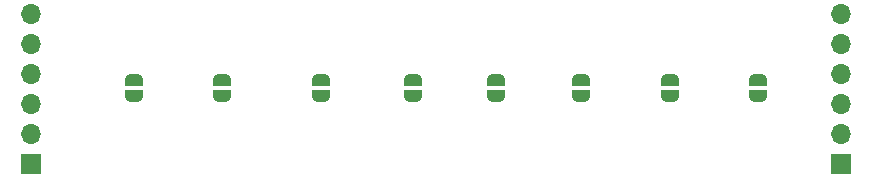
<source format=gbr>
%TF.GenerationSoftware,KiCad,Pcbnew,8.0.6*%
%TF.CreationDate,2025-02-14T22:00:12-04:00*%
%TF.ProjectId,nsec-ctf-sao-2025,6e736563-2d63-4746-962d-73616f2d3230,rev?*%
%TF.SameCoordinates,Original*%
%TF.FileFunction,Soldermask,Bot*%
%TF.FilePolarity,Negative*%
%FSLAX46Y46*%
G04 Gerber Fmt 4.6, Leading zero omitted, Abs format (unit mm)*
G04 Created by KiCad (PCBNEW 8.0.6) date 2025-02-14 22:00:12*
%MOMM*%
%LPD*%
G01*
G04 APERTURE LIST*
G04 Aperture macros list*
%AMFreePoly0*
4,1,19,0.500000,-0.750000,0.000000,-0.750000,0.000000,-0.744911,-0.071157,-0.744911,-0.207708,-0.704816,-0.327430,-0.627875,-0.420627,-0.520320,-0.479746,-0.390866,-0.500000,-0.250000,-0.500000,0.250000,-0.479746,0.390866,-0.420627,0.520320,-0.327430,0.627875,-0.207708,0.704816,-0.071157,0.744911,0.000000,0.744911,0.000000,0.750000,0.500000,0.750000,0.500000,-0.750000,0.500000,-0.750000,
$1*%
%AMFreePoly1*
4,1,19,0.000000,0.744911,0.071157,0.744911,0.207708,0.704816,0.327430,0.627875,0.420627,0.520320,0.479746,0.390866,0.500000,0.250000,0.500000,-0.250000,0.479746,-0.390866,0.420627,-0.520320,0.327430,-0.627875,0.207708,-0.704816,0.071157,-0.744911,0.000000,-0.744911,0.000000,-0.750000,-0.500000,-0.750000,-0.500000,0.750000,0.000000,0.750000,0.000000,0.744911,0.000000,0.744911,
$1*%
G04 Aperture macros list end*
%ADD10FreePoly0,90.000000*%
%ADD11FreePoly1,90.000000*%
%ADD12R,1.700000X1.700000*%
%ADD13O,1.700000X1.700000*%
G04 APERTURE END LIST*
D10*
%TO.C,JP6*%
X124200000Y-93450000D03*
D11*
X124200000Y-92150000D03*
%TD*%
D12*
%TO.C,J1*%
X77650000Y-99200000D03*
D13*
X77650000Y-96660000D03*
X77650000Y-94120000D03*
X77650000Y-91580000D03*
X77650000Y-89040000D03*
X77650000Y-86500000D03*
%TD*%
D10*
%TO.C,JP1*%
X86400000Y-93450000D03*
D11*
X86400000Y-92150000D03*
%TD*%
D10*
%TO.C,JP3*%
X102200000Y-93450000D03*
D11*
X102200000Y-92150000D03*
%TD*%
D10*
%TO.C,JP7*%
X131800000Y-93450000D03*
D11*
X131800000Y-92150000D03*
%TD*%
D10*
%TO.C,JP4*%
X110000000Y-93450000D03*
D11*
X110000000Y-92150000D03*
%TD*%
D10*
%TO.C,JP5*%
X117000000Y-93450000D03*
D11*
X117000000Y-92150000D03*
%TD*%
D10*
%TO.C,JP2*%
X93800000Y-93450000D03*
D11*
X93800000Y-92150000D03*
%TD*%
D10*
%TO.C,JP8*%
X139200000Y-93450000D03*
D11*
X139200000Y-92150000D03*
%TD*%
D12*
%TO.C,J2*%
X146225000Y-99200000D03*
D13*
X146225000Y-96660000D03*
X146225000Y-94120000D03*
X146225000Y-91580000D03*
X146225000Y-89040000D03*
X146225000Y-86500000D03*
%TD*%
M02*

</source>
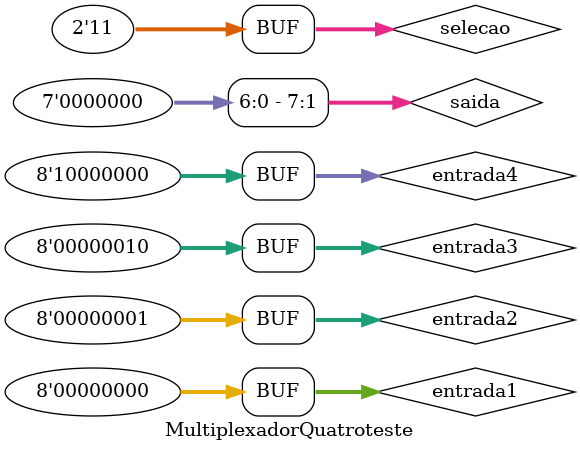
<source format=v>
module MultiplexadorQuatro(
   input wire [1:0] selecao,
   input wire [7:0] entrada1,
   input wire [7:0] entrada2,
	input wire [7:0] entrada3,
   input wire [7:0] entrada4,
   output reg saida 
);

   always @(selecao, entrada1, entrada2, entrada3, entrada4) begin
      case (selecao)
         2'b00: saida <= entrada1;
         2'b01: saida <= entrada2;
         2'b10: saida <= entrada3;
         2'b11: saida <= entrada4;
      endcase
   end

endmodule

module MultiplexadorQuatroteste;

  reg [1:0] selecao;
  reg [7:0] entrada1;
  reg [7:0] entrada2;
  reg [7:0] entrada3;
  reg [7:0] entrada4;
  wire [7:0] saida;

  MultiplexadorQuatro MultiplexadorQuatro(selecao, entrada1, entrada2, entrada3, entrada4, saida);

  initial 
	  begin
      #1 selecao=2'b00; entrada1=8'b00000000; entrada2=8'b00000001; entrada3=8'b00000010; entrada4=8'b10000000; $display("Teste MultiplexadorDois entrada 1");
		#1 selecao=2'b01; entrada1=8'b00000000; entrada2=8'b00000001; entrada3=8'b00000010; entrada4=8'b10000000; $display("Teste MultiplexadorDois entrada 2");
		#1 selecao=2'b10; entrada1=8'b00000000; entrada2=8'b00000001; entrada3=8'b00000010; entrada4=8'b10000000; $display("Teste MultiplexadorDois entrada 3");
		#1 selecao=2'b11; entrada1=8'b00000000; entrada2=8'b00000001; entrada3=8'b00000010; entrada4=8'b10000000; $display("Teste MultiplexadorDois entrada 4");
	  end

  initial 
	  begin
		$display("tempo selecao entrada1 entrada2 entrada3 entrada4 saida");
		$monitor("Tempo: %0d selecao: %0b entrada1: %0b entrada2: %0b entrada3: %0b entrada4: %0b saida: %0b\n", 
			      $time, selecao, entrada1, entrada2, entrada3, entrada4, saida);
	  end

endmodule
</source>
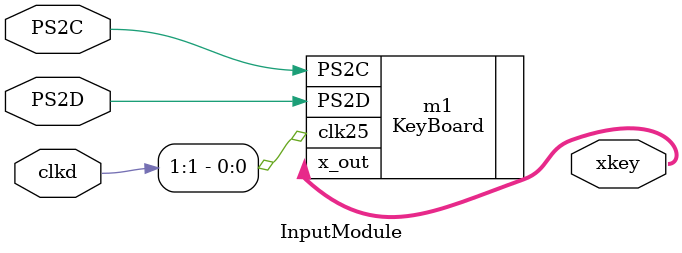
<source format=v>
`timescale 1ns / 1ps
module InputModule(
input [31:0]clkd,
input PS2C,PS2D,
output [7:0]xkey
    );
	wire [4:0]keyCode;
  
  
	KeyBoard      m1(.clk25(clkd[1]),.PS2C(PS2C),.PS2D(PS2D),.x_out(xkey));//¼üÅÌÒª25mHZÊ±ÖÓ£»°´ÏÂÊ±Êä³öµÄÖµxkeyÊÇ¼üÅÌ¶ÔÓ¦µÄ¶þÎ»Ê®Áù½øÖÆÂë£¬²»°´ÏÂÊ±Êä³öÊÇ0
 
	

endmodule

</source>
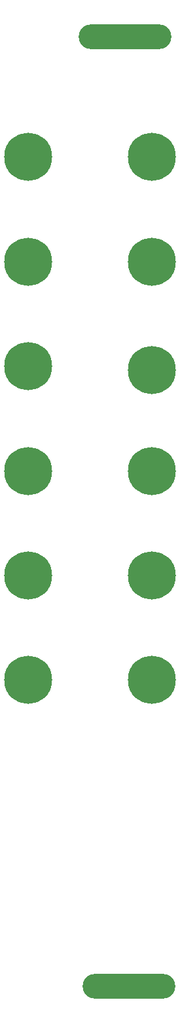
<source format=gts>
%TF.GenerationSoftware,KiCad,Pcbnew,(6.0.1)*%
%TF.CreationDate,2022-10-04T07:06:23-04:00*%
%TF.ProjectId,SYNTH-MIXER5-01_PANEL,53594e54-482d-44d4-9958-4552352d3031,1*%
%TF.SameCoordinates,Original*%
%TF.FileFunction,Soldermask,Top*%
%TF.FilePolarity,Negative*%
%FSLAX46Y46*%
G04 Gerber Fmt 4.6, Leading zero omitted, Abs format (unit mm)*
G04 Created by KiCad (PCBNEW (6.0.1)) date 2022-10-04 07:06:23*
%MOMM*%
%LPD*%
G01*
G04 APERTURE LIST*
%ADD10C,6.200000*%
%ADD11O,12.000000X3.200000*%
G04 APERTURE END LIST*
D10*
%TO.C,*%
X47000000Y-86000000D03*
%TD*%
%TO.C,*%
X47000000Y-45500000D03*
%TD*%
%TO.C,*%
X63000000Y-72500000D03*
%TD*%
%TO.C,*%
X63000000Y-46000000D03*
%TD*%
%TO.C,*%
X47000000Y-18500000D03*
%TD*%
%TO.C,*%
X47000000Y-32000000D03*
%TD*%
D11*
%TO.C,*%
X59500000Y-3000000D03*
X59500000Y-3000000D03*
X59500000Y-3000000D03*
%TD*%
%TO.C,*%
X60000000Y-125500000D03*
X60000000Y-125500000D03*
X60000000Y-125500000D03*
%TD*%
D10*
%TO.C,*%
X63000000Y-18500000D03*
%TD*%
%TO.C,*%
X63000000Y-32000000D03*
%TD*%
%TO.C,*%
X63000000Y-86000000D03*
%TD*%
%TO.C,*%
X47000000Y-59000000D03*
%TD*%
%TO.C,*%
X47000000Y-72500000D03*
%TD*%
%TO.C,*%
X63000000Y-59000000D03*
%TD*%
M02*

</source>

::::::::::

:: WHAT IS NEEDED ::
Every line above from the one with "X93800000Y-93450000D03*" down to the one with "2'b01: saida <= entrada2;" must be written out exactly, and no picture may appear.

:: RESULT OF THIS EXERCISE ::
X93800000Y-93450000D03*
D11*
X93800000Y-92150000D03*
%TD*%
D10*
%TO.C,JP8*%
X139200000Y-93450000D03*
D11*
X139200000Y-92150000D03*
%TD*%
D12*
%TO.C,J2*%
X146225000Y-99200000D03*
D13*
X146225000Y-96660000D03*
X146225000Y-94120000D03*
X146225000Y-91580000D03*
X146225000Y-89040000D03*
X146225000Y-86500000D03*
%TD*%
M02*

</source>
<source format=v>
module MultiplexadorQuatro(
   input wire [1:0] selecao,
   input wire [7:0] entrada1,
   input wire [7:0] entrada2,
	input wire [7:0] entrada3,
   input wire [7:0] entrada4,
   output reg saida 
);

   always @(selecao, entrada1, entrada2, entrada3, entrada4) begin
      case (selecao)
         2'b00: saida <= entrada1;
         2'b01: saida <= entrada2;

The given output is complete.